Write about a noise — or even a silence — that won’t go away.
This is a really difficult one for me to write, because when I’m anxious about something it’s not usually a noise that makes me feel upset.
I think the closest thing I can think of for this prompt happened on the Saturday between Good Friday and Easter Sunday in 2002, when my grandfather passed away. There had been no indication that he was ill – he’d had heart trouble in the past, but there hadn’t been any signs of the heart attack that killed him that night. He was in his favourite chair, reading his newspaper when my grandmother left the room. When she returned, he had died. She rang my father in a panic, and he and my mother rushed to the house. My father attempted CPR, but it was no good. He was gone.
I had waited at home – I was in that awkward in-between phase when I was working full time but hadn’t saved enough for a house deposit yet – and eventually my mother rang to tell me that she was staying the night at my grandmother’s house and my father was returning home. I was to look after him, she urged.

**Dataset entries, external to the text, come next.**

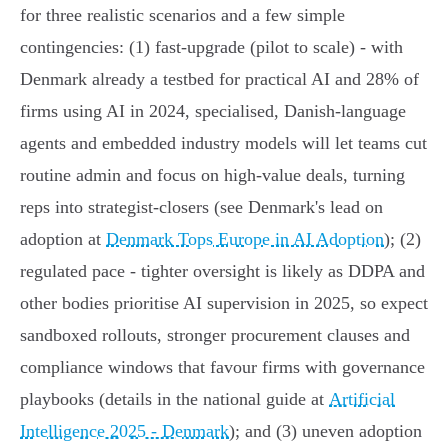
for three realistic scenarios and a few simple
contingencies: (1) fast‑upgrade (pilot to scale) - with
Denmark already a testbed for practical AI and 28% of
firms using AI in 2024, specialised, Danish‑language
agents and embedded industry models will let teams cut
routine admin and focus on high‑value deals, turning
reps into strategist‑closers (see Denmark's lead on
adoption at
Denmark Tops Europe in AI Adoption
); (2)
regulated pace - tighter oversight is likely as DDPA and
other bodies prioritise AI supervision in 2025, so expect
sandboxed rollouts, stronger procurement clauses and
compliance windows that favour firms with governance
playbooks (details in the national guide at
Artificial
Intelligence 2025 - Denmark
); and (3) uneven adoption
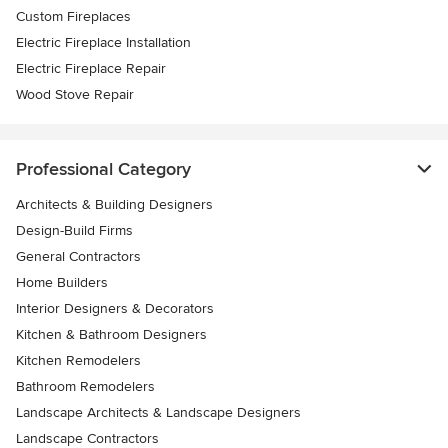
Custom Fireplaces
Electric Fireplace Installation
Electric Fireplace Repair
Wood Stove Repair
Professional Category
Architects & Building Designers
Design-Build Firms
General Contractors
Home Builders
Interior Designers & Decorators
Kitchen & Bathroom Designers
Kitchen Remodelers
Bathroom Remodelers
Landscape Architects & Landscape Designers
Landscape Contractors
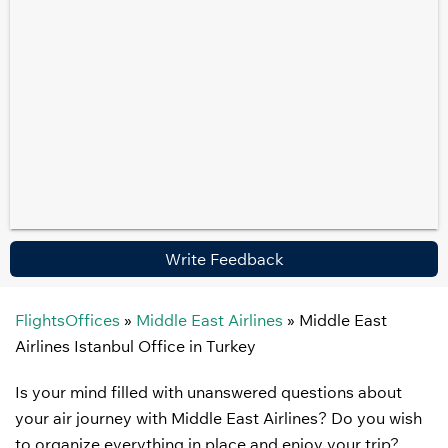
Write Feedback
FlightsOffices
»
Middle East Airlines
»
Middle East
Airlines Istanbul Office in Turkey
Is your mind filled with unanswered questions about
your air journey with Middle East Airlines? Do you wish
to organize everything in place and enjoy your trip?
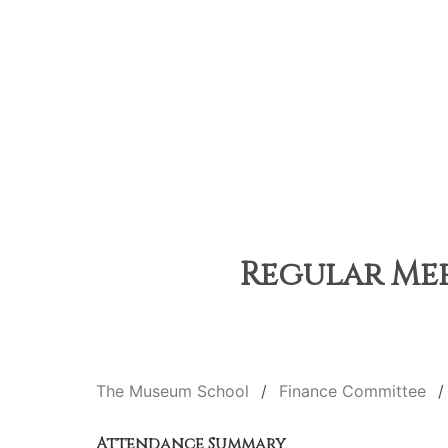
Regular Meet
The Museum School
Finance Committee
Attendance Summary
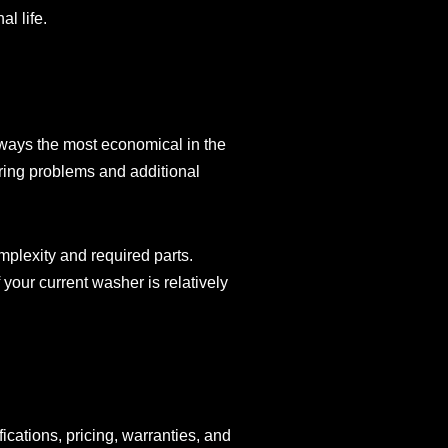
l life.
lways the most economical in the
urring problems and additional
plexity and required parts.
your current washer is relatively
ications, pricing, warranties, and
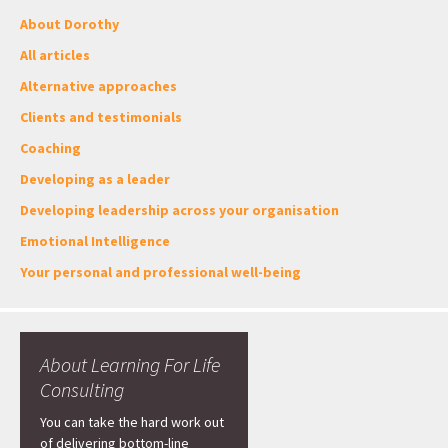
About Dorothy
All articles
Alternative approaches
Clients and testimonials
Coaching
Developing as a leader
Developing leadership across your organisation
Emotional Intelligence
Your personal and professional well-being
About Learning For Life
Consulting
You can take the hard work out
of delivering bottom-line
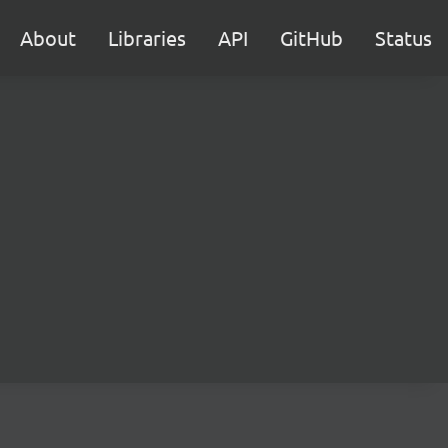
About
Libraries
API
GitHub
Status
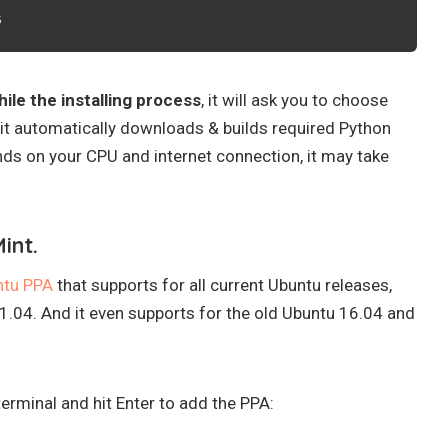
s
ile the installing process
, it will ask you to choose
t automatically downloads & builds required Python
ds on your CPU and internet connection, it may take
int.
ntu PPA
that supports for all current Ubuntu releases,
1.04. And it even supports for the old Ubuntu 16.04 and
rminal and hit Enter to add the PPA:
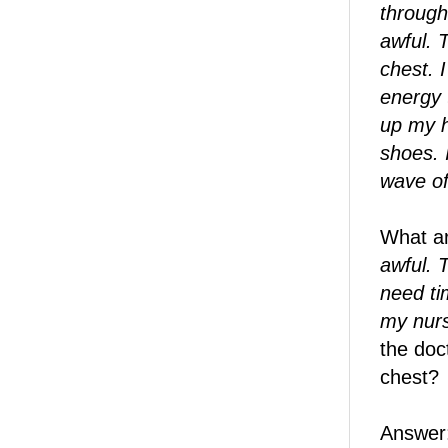
through 
awful. 
chest. 
energy 
up my h
shoes. 
wave of
What ar
awful. 
need tim
my nurs
the doc
chest?
Answer:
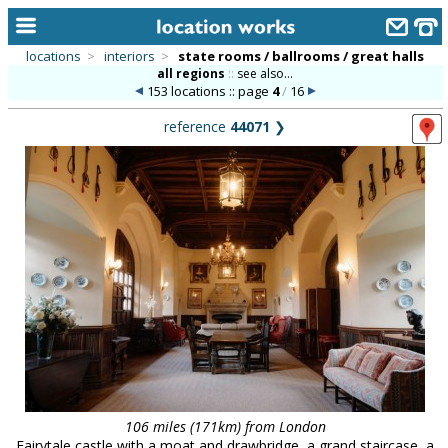
locations
>
interiors
>
state rooms / ballrooms / great halls
all regions
::
see also...
home
153 locations :: page
4
/
16
keyword search...
reference
44071
❯
alphabetic index
categories
library
new locations
contact us
meet the team
clients & credits
links
106 miles (171km) from London
Fairytale castle with a moat and drawbridge, a grand staircase, a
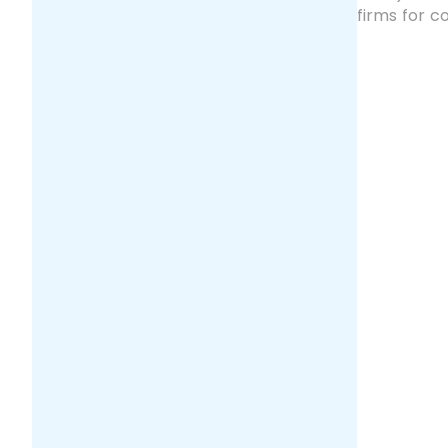
firms for 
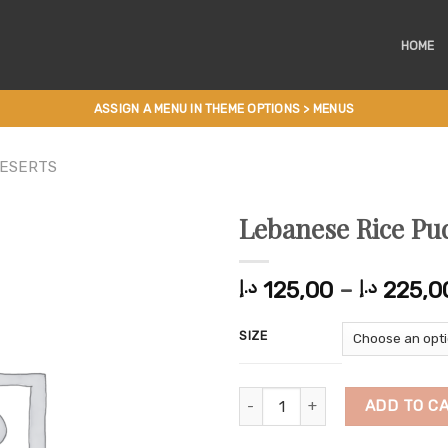
HOME
ASSIGN A MENU IN THEME OPTIONS > MENUS
DESERTS
Lebanese Rice Pud
125,00
–
225,0
د.إ
د.إ
SIZE
Lebanese Rice Pudding (riz Bi Ha
ADD TO C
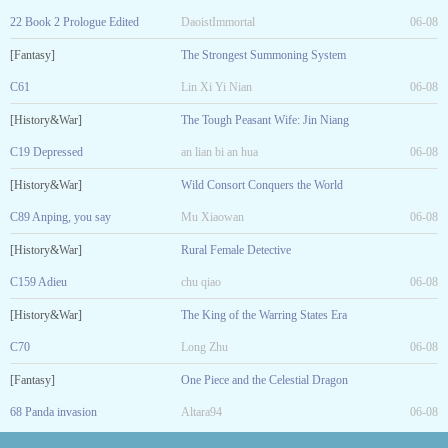
22 Book 2 Prologue Edited
DaoistImmortal
06-08
[Fantasy]
The Strongest Summoning System
C61
Lin Xi Yi Nian
06-08
[History&War]
The Tough Peasant Wife: Jin Niang
C19 Depressed
an lian bi an hua
06-08
[History&War]
Wild Consort Conquers the World
C89 Anping, you say
Mu Xiaowan
06-08
[History&War]
Rural Female Detective
C159 Adieu
chu qiao
06-08
[History&War]
The King of the Warring States Era
C70
Long Zhu
06-08
[Fantasy]
One Piece and the Celestial Dragon
68 Panda invasion
Altara94
06-08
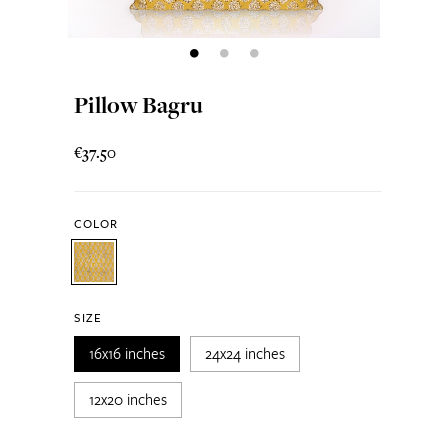
Pillow Bagru
€37.50
COLOR
SIZE
16x16 inches
24x24 inches
12x20 inches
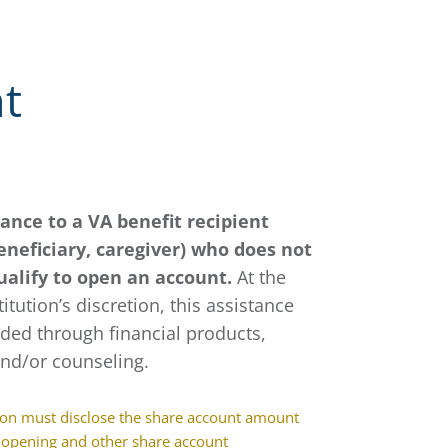
t
tance to a VA benefit recipient
eneficiary, caregiver) who does not
ualify to open an account.
At the
titution’s discretion, this assistance
ded through financial products,
and/or counseling.
ion must disclose the share account amount
 opening and other share account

I had no idea what to say to him. He wasn’t crying, but he wasn’t talking either. I tried to say the things that I thought you had to say, but you couldn’t exactly call it a conversation. It lapsed into silence. I stayed as long as I could with him, but in the end of the pressure of that silence was too much and I caved. I went upstairs to bed and left him to sit in silence downstairs. We’re not overly-demonstrative in my family – love is shown in gestures rather than in words. I didn’t have the words that night, and I didn’t have a gesture either. All I had was silence.